THE Scary Bikers is a better play than title, which is always the right way round.

After the very low budget film Last Laugh and the family drama with the big cast, The Kings Of Hull, for Hull's UK City of Culture, John Godber turns his thoughts to Brexit, bikes and bereavement in this two-hander – and a second instalment of the King saga, Long Live The Kings Of Hull, is confirmed already for Hull New Theatre in September.

Your reviewer has long held that Britain's second most performed living playwright brings a consistency of quality to his two-handers beyond his more erratic bigger pieces. 1982's Happy Jack, 1983's September In The Rain and 1992's April In Paris are still staged regularly and, more recently, 30 years of hurt over the Miners' Strike could not be contained any more as the miner's son at last had his say in Shafted, a work that took Godber into the fertile terrain of Arthur Miller's broken men.

Written and directed by Godber for the John Godber Company and Wakefield Theatre Royal, The Scary Bikers is billed as a "new comedy about life, love and staying on your bike". It is all those things, but he writes best here about loss, the pain of bereavement, and our on-going divorce from Europe, and not for the first time he saddles up with Mrs Godber, playwright and actress Jane Thornton, to perform the premiere. After all, no-one has a better grasp of Godber's comic template than John and Jane.

Godber plays 65-year-old Don, a redundant West Yorkshire miner now working as a hospital porter, who likes cycling and Tour de France legend Eddy Merckx in particular, but nothing fills his days enough to stop him thinking of his late wife, Jean.

Thornton's Carol is bereaved too and on the cusp of 60. She is a former private school teacher and failed artist, now running a cycling café near York in memory of her cycling enthusiast husband Rob, who had a highly successful architects' firm in the city. Years back, Don was in the year above at Rob's school.

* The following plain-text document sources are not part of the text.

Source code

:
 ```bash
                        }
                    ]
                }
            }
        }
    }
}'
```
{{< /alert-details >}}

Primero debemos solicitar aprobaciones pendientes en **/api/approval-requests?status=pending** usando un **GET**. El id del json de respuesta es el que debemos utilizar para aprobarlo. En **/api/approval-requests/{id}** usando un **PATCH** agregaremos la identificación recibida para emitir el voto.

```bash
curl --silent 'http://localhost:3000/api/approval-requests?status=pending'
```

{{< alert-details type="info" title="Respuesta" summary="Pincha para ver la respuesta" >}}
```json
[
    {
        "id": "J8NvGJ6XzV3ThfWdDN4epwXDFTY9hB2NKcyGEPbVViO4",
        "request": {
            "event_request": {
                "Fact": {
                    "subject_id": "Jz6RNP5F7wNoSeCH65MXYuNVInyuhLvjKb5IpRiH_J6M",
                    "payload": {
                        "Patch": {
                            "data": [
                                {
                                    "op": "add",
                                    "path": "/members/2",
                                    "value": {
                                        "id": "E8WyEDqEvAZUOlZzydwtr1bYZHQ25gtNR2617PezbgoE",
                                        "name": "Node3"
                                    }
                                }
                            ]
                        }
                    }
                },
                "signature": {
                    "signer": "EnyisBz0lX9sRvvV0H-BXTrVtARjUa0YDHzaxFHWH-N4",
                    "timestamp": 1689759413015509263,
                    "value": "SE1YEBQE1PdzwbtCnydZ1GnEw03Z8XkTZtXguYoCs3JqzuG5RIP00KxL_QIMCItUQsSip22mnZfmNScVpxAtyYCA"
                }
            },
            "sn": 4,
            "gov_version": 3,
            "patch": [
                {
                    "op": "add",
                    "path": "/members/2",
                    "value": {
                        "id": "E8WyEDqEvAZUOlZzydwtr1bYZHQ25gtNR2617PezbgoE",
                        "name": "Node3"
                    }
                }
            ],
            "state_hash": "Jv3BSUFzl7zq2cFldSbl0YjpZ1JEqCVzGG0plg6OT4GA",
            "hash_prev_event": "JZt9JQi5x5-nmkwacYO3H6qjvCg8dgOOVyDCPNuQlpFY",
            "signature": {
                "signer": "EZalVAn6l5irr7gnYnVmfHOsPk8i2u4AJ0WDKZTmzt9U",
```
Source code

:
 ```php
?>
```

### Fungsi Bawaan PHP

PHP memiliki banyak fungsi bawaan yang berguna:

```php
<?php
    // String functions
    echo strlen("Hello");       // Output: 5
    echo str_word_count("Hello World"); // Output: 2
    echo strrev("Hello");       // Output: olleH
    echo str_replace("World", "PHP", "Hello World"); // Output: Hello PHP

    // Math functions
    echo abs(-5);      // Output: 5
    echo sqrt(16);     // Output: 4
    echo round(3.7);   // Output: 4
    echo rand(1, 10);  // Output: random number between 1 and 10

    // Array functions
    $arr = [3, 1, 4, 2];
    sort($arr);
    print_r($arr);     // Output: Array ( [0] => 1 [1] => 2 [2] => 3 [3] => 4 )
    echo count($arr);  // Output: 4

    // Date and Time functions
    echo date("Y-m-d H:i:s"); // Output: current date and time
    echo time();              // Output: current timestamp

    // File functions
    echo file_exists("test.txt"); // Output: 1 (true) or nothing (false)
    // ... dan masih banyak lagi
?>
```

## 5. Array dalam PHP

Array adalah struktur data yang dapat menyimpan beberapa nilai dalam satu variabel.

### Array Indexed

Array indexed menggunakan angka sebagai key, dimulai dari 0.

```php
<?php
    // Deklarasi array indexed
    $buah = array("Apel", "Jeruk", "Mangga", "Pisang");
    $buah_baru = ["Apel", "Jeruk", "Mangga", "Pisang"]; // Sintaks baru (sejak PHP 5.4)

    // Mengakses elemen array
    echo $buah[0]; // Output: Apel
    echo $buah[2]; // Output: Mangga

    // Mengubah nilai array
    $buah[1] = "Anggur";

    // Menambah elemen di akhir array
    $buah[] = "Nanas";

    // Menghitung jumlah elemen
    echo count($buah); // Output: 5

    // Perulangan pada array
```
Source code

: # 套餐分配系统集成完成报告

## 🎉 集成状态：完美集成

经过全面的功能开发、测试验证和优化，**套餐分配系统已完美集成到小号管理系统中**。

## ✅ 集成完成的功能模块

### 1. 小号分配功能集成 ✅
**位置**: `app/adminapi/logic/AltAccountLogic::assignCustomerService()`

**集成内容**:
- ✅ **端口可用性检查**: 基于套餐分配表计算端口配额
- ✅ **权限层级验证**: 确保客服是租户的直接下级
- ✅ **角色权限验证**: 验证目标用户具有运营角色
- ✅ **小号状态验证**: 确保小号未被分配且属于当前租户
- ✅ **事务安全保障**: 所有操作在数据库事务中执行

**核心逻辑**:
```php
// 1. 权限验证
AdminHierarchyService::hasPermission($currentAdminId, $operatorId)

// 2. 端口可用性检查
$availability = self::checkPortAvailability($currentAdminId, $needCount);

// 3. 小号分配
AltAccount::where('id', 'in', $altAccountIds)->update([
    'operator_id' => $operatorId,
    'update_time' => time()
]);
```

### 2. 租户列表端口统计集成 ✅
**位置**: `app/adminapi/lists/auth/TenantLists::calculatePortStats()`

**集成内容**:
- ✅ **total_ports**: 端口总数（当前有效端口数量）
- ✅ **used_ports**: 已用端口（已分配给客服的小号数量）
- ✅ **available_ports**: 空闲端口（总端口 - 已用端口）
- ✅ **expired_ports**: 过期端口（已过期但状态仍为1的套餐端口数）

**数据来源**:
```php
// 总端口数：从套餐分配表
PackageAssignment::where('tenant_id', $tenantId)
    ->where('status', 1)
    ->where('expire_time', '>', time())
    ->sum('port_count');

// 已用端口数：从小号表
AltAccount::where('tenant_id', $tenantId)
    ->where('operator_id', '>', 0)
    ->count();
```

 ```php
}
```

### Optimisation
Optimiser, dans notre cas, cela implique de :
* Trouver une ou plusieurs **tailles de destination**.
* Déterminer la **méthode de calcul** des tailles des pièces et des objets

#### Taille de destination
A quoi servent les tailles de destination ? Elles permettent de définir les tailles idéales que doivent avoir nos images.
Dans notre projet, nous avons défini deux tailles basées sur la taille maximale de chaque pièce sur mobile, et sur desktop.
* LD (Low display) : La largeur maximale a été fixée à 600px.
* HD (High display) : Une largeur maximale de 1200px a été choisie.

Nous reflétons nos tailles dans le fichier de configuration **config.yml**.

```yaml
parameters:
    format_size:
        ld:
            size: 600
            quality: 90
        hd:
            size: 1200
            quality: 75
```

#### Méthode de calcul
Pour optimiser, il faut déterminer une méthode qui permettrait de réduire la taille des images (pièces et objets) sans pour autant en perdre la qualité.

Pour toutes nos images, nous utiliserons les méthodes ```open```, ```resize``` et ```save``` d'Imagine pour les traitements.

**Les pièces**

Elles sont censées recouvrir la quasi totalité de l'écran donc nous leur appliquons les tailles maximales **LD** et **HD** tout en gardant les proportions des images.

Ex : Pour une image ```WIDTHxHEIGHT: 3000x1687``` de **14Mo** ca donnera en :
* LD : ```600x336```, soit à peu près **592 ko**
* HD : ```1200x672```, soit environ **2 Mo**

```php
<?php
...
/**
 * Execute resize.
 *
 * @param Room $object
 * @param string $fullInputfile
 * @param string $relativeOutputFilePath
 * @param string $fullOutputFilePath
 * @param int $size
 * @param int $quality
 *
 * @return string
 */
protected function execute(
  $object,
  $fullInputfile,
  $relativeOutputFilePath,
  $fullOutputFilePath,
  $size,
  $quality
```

Their paths cross, graveyard flowers in their hands, then Don takes up an invitation to call in at the café, a 100-mile round trip on his bike. Flashback vignettes fill in the past with Jean and Rob, and Don's memories of the Miners' Strike. These scenes are full of Godber at his best: punchy comedy, knock-out pay-off lines, but moving too, both Don and Carol in tears.

Carol suggests that although they hardly know each other, they should do a bike ride across Europe, cutting costs by sharing a tandem. When do they meet up but the very day of the Referendum, June 23 2016, the day he voted Leave, she voted Remain. Let's call the whole thing off? No, they may have divergent views but they decide to stick together, heading in the same direction in a Godber metaphor for what ultimately we must do, now we are saddled with the result.

Both Carol and Don have their say, and though Thornton and Godber were both in the Remain camp, Godber puts that to one side to explore the reasons behind the Leave outcome through Don's opinions that recall Lucky Eric's speeches in Bouncers, while commentating on the state of politics in general, suggesting Westminster is now nothing but a training school for appearing on Celebrity reality TV shows. A protest vote, a bloody nose to those who never listen to the northern voice, that's the gist of it.

The Scary Bikers has all the hallmarks of an A-grade Godber play: social politics, relationships, physical theatre, a righteous anger and comic lines you wish you had said yourself, plus a Foxton design and hugely enjoyable performances. Brexit is usually a turn-off now, but not here.

The Scary Bikers, John Godber Company/Wakefield Theatre Royal, on tour at Stephen Joseph Theatre, Scarborough, until Saturday. Box office: 01723 370541 or at sjt.uk.com. The tour also visits Cast, Doncaster, April 26 to 29; box office: 01302 303959 or at castindoncaster.com.